-- DATASET ENTRIES follows --
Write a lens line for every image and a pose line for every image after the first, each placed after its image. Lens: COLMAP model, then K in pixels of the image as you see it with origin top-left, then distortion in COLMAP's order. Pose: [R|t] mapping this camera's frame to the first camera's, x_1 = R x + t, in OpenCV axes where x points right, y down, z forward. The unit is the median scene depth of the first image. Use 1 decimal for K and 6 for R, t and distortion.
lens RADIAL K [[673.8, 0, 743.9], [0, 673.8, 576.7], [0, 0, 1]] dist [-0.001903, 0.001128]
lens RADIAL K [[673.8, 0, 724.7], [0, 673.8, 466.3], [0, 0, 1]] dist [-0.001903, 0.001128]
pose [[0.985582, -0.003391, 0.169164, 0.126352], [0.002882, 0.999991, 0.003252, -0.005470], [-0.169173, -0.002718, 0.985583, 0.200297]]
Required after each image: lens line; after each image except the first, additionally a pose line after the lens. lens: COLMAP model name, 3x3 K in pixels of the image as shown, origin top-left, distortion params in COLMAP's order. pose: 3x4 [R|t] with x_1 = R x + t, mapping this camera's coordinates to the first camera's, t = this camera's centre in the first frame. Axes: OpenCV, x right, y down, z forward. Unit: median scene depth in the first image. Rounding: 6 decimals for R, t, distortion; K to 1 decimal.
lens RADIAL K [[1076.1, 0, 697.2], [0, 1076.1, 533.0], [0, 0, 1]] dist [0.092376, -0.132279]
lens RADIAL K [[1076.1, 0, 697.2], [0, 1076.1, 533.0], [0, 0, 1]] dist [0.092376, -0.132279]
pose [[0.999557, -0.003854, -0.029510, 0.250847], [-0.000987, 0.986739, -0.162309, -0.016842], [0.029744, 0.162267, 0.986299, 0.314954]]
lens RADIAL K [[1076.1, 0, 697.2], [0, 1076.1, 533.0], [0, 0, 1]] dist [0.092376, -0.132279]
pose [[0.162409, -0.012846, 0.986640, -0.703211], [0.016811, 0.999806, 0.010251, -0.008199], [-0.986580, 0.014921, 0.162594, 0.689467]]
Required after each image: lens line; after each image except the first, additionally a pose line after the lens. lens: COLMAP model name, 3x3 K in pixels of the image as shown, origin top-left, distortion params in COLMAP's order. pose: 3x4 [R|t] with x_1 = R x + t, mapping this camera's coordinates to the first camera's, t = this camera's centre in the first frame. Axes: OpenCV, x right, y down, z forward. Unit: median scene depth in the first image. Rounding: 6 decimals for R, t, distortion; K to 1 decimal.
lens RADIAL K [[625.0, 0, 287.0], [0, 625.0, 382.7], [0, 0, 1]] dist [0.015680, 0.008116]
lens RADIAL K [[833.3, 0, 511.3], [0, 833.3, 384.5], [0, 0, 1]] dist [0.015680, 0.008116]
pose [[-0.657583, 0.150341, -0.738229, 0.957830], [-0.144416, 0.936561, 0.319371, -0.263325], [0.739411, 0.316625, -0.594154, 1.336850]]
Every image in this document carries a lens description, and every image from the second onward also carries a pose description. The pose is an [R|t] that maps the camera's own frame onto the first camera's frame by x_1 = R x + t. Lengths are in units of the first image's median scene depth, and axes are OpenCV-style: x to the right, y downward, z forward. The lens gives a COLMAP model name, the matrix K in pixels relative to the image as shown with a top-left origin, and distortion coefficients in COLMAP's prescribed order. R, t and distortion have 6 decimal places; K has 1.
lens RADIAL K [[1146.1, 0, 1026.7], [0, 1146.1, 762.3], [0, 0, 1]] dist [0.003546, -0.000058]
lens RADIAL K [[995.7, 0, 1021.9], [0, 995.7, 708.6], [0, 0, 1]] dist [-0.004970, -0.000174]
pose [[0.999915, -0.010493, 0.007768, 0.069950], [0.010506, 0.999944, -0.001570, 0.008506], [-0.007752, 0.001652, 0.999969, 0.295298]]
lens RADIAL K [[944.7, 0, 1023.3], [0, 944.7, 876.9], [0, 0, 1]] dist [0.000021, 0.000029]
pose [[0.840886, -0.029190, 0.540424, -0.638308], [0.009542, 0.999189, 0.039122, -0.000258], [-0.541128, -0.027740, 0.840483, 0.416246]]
-- DATASET ENTRIES concluded --
**PROBLEM**
Transcribe, in full, each record that appears above.

**TASK ANSWER**
Write a lens line for every image and a pose line for every image after the first, each placed after its image. Lens: COLMAP model, then K in pixels of the image as you see it with origin top-left, then distortion in COLMAP's order. Pose: [R|t] mapping this camera's frame to the first camera's, x_1 = R x + t, in OpenCV axes where x points right, y down, z forward. The unit is the median scene depth of the first image. Use 1 decimal for K and 6 for R, t and distortion.
lens RADIAL K [[673.8, 0, 743.9], [0, 673.8, 576.7], [0, 0, 1]] dist [-0.001903, 0.001128]
lens RADIAL K [[673.8, 0, 724.7], [0, 673.8, 466.3], [0, 0, 1]] dist [-0.001903, 0.001128]
pose [[0.985582, -0.003391, 0.169164, 0.126352], [0.002882, 0.999991, 0.003252, -0.005470], [-0.169173, -0.002718, 0.985583, 0.200297]]
Required after each image: lens line; after each image except the first, additionally a pose line after the lens. lens: COLMAP model name, 3x3 K in pixels of the image as shown, origin top-left, distortion params in COLMAP's order. pose: 3x4 [R|t] with x_1 = R x + t, mapping this camera's coordinates to the first camera's, t = this camera's centre in the first frame. Axes: OpenCV, x right, y down, z forward. Unit: median scene depth in the first image. Rounding: 6 decimals for R, t, distortion; K to 1 decimal.
lens RADIAL K [[1076.1, 0, 697.2], [0, 1076.1, 533.0], [0, 0, 1]] dist [0.092376, -0.132279]
lens RADIAL K [[1076.1, 0, 697.2], [0, 1076.1, 533.0], [0, 0, 1]] dist [0.092376, -0.132279]
pose [[0.999557, -0.003854, -0.029510, 0.250847], [-0.000987, 0.986739, -0.162309, -0.016842], [0.029744, 0.162267, 0.986299, 0.314954]]
lens RADIAL K [[1076.1, 0, 697.2], [0, 1076.1, 533.0], [0, 0, 1]] dist [0.092376, -0.132279]
pose [[0.162409, -0.012846, 0.986640, -0.703211], [0.016811, 0.999806, 0.010251, -0.008199], [-0.986580, 0.014921, 0.162594, 0.689467]]
Required after each image: lens line; after each image except the first, additionally a pose line after the lens. lens: COLMAP model name, 3x3 K in pixels of the image as shown, origin top-left, distortion params in COLMAP's order. pose: 3x4 [R|t] with x_1 = R x + t, mapping this camera's coordinates to the first camera's, t = this camera's centre in the first frame. Axes: OpenCV, x right, y down, z forward. Unit: median scene depth in the first image. Rounding: 6 decimals for R, t, distortion; K to 1 decimal.
lens RADIAL K [[625.0, 0, 287.0], [0, 625.0, 382.7], [0, 0, 1]] dist [0.015680, 0.008116]
lens RADIAL K [[833.3, 0, 511.3], [0, 833.3, 384.5], [0, 0, 1]] dist [0.015680, 0.008116]
pose [[-0.657583, 0.150341, -0.738229, 0.957830], [-0.144416, 0.936561, 0.319371, -0.263325], [0.739411, 0.316625, -0.594154, 1.336850]]
Every image in this document carries a lens description, and every image from the second onward also carries a pose description. The pose is an [R|t] that maps the camera's own frame onto the first camera's frame by x_1 = R x + t. Lengths are in units of the first image's median scene depth, and axes are OpenCV-style: x to the right, y downward, z forward. The lens gives a COLMAP model name, the matrix K in pixels relative to the image as shown with a top-left origin, and distortion coefficients in COLMAP's prescribed order. R, t and distortion have 6 decimal places; K has 1.
lens RADIAL K [[1146.1, 0, 1026.7], [0, 1146.1, 762.3], [0, 0, 1]] dist [0.003546, -0.000058]
lens RADIAL K [[995.7, 0, 1021.9], [0, 995.7, 708.6], [0, 0, 1]] dist [-0.004970, -0.000174]
pose [[0.999915, -0.010493, 0.007768, 0.069950], [0.010506, 0.999944, -0.001570, 0.008506], [-0.007752, 0.001652, 0.999969, 0.295298]]
lens RADIAL K [[944.7, 0, 1023.3], [0, 944.7, 876.9], [0, 0, 1]] dist [0.000021, 0.000029]
pose [[0.840886, -0.029190, 0.540424, -0.638308], [0.009542, 0.999189, 0.039122, -0.000258], [-0.541128, -0.027740, 0.840483, 0.416246]]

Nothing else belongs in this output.